BIOGRAPHICAL writing is fraught with difficulties. Not only must the writer attempt to retrace the subject’s footsteps, the writer must also try to climb inside the head of the subject to get some idea of their thoughts and feelings.

Nor does the process become any easier even if the subject leaves behind a paper trail, as historian Heather Hughes discovered when she researched First President, her biography of the ANC leader John Dube (1871-1946).

“There are some remarkably frank letters to sympathisers and detractors,” she notes, “but most of what we have is what Dube wanted us to see of his public persona.”

To circumvent this problem, Hughes also drew on the recollections of his family members or associates. Yet even these were only helpful up to a point. “As is so often the case,” she wryly comments, “these tend to say more about their authors than their subject.”

Despite these constraints – which face all biographers – Hughes builds up a remarkably detailed and nuanced portrait of Dube.

She explores a wide spectrum of his activities: he was a school principal, newspaper editor, novelist, church minister, politician and farmer.

Although the book’s title identifies Dube’s ANC presidency as a focal point, she is at pains to explain that there was far more to him.

“The intention is not to privilege Dube’s political activities over the others,” she says, “but to provide a way into the totality of his life’s work.”

Taking her cue from Freudian psychology, Hughes starts her account of Dube’s life by examining his childhood. There was nothing especially precocious about the youngster during his school years, but some incidents were perhaps early signals of a spirit of self-assertion if not outright rebelliousness.

As an 11-year-old, he was implicated in the theft of food at Adams College, a boarding school. The son of a priest, he was clearly not content to put up with reduced circumstances. Nor did he meekly accept the punishment meted out by the school (he was fined, whipped and made to dig ditches).

In 1887, the 16-year-old – now a devoted Christian – left for the US to further his education at Oberlin College. This was not unusual at the time as there were no local facilities for African students to study further.

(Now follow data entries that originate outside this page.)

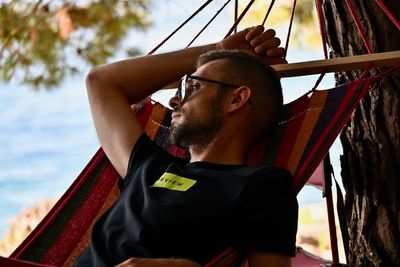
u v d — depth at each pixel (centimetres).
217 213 269
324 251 725
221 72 301
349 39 356
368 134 342
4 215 1146
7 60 735
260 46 329
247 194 270
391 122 336
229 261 270
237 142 299
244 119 299
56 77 743
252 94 300
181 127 299
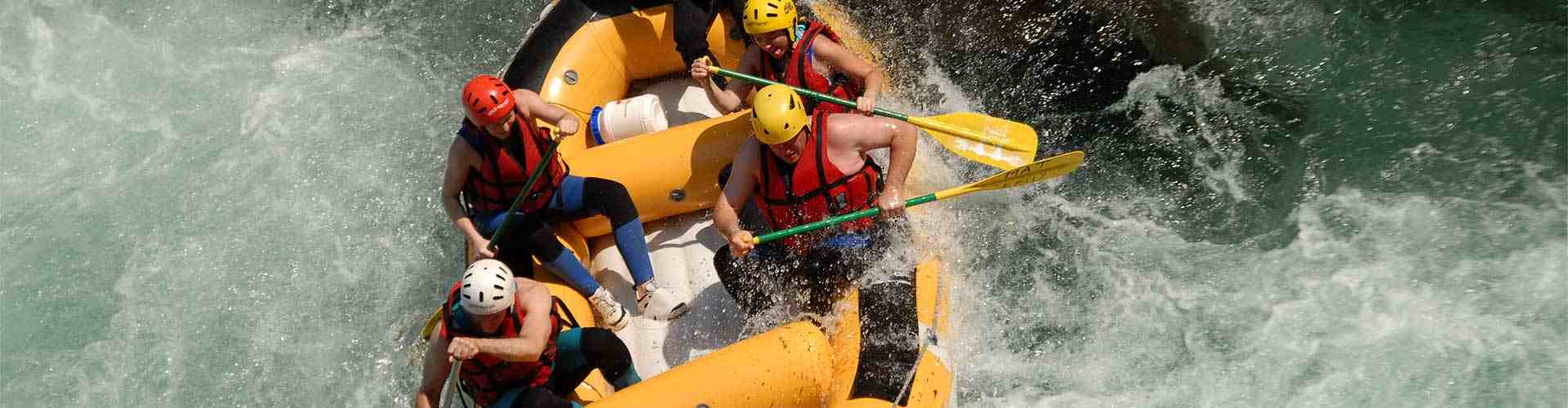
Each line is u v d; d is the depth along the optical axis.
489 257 4.40
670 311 4.62
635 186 4.81
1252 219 5.25
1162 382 4.66
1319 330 4.73
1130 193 5.46
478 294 3.64
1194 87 5.84
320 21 7.18
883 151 5.28
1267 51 5.86
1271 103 5.69
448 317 3.79
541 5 7.16
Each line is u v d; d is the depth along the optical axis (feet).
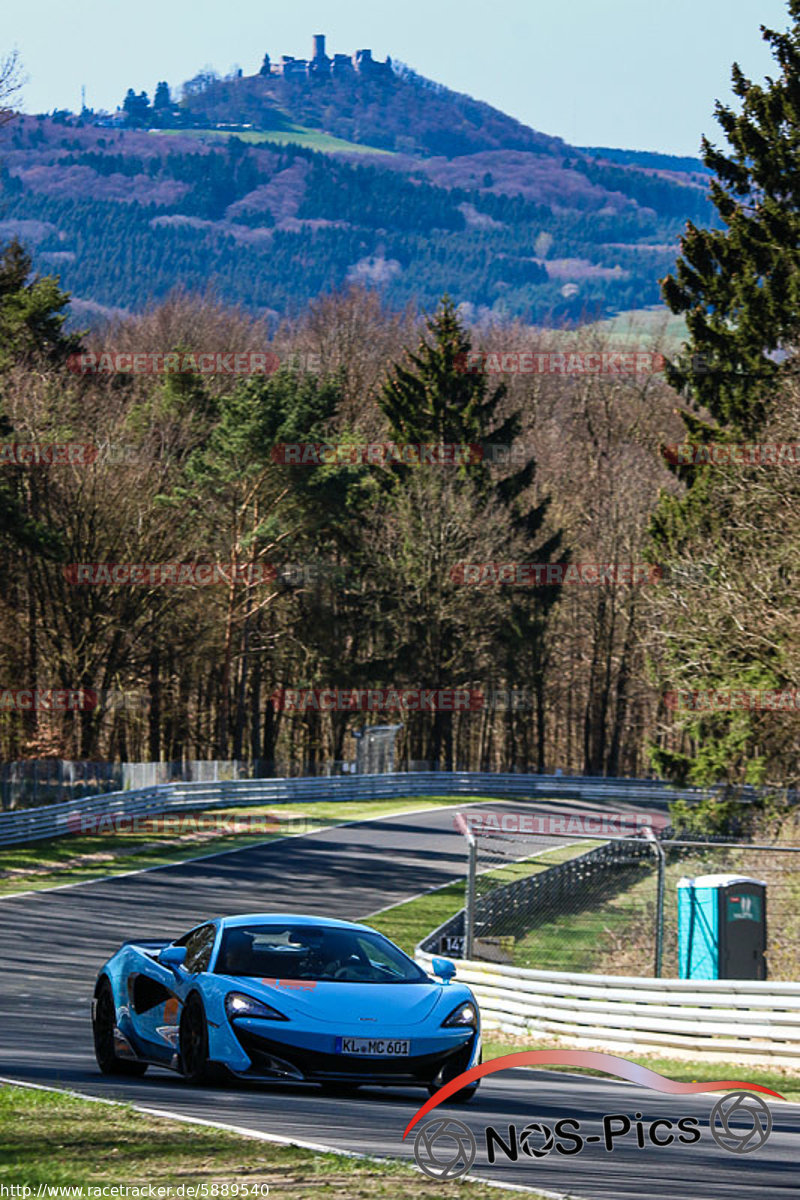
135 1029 94.32
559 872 270.67
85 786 405.18
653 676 309.01
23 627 526.57
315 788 508.94
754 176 352.49
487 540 599.57
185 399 584.81
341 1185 56.08
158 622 518.37
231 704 599.57
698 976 175.83
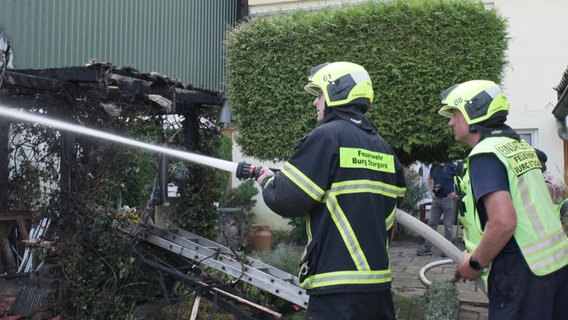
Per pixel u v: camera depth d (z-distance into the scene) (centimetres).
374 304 255
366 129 270
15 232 643
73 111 434
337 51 491
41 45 691
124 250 456
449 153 488
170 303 466
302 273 258
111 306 451
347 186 252
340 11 497
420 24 469
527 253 249
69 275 432
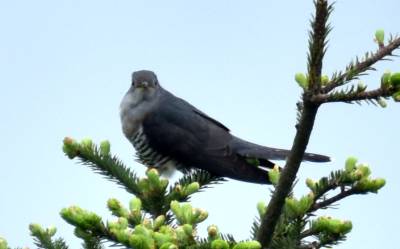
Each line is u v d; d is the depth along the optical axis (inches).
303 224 249.9
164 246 192.7
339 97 198.1
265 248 227.0
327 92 201.9
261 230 226.1
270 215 223.3
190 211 216.5
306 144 207.6
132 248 207.0
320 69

“Moreover,” adds Hughes, “all the white people who had been the most immediate and influential in (his) life thus far, and whom he most admired, were American.”

He returned to South Africa in late 1891, but still pretty much minded his own business. It was only in 1894, according to Hughes, that he made his entrance into public politics by way of a letter to a newspaper: it concerned the treatment of Africans in magistrates’ courts.

It was still a number of years, though, before he took part in leading an overtly political campaign.

This involved opposition to Natal’s Native Administration Bills in 1908, which, among other things, prescribed greater controls for African settlements.

The following year, he was elected vice-president of the SA Native Convention – his first role in a national political organisation. Then, of course, followed his election in 1912 as the first president of the ANC (then essentially a forum for the African elite).

“Of the three (contenders for the presidency),” notes Hughes, “Dube was easily the best-known nationally, with almost matchless experience.”

His long list of illustrious achievements was by then a matter of public record and he was elected with a large majority.

Dube subsequently tried to forge links with Africans from other tiers of society. Hughes notes: “(H)e oversaw Congress’s first real attempts to connect with ordinary Africans in towns, on farms and in the reserves.”

Yet, despite his many strengths and achievements, Hughes does not shy away from pointing to some of his flaws: his hostility to Indian people, his antagonism towards the Industrial and Commercial Workers’ Union and his lukewarm opposition to Hertzog’s Representation of Natives Bill.

Hughes observes: “The mix of defiance and compliance, radicalism and moderation, broadness and narrowness of vision, tended to exhibit itself from early in his career until its end.”

She suggests this enabled him to reach a wider range of constituencies than would otherwise have been possible.

While this verdict is a little too lenient – there was considerable resentment at the time about his willingness to compromise – First President remains a vital contribution to our history.

It is an insightful reflection on the life of a complicated figure who sometimes struggled to navigate his way around during a period of rapid economic and political transformation (both locally and abroad).

It is a sound and rigorous work of research (even if, at times, a bit densely and drily written), which deserves careful attention. Hopefully, it will not be drowned out by the cacophony of voices that will claim ownership of the ANC’s achievements during its centenary next year.

That will be a disservice to Dube: he deserves to be remembered in all his complexity.